UEFA to act over abuse of players in Europe
FIFPro, who last month unveiled a so-called 'black book' detailing cases of players being mistreated in the region, said an agreement to tackle the problem was signed on Thursday by European football's ruling body UEFA at its annual Congress.
"In the coming three years FIFPro and UEFA will collaborate closely to tackle matters such as the non-payment of players' salaries and to guarantee players' contracts are respected," said FIFPro in a statement.
"FIFPro and UEFA will also address other urgent problems such as match-fixing, violence towards players, racism and discrimination."
FIFPro has often complained that players in Eastern Europe are subject to threats, violence and non-payment of salaries as well as being invited to take under the counter payments.
In one of last year's most notorious cases former Montenegro international Nikola Nikezic said he was forced to end his contract with Russian Premier League club Kuban Krasnodar after being beaten up and threatened with a gun.

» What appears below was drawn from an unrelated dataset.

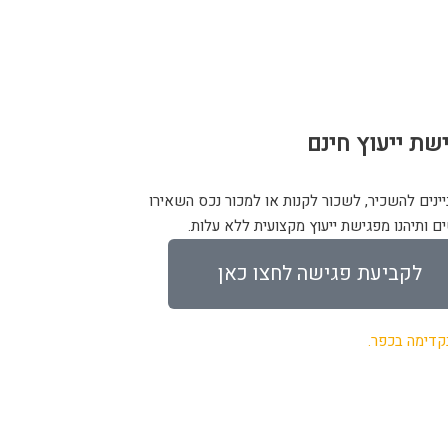
שת ייעוץ חינם
יינים להשכיר, לשכור לקנות או למכור נכס השאירו
ם ותיהנו מפגישת ייעוץ מקצועית ללא עלות.
לקביעת פגישה לחצו כאן
קדימה בכפר.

In November, Krasnodar striker Spartak Gogniyev had his ribs and nose broken during a match at Terek Grozny when he was attacked in the tunnel by men wearing police and Terek uniforms.
FIFPro were infuriated when Gogniyev received a six-match ban.
In the same month, players of Croatian first division FC Karlovac boycotted a match against FC Rijeka because they said they had not been paid for seven months.
"This is a good step on the road to better working conditions for professional footballers in Eastern Europe and naturally also for the rest of Europe," said Philippe Piat, president of FIFPro's European division.
"We're not there yet but we have taken the first step. We are pleased UEFA and all affiliated football federations now finally acknowledge the problems that we described in the Black Book Eastern Europe.
"We are fully confident we will be successful in tackling this very urgent problem in the coming years," added Piat. "We will have to be patient, for the solution to these issues naturally requires time."
UEFA President Michel Platini mentioned the problem during his address to Congress.
"In some countries players sign or terminate contracts under pressure or threats. This cannot be tolerated. We must do more to protect the players, without whom there would be no football," he said.
"Violence, match-fixing, illegal betting, doping, pressures and threats against players, flouting contracts, trafficking of young players, money laundering - these scourges exist.
"They exist in society and they exist in football. It is up to us to fight them, with the help of the public authorities. Let us protect the players, let us protect the game, let us clean up football," added Platini.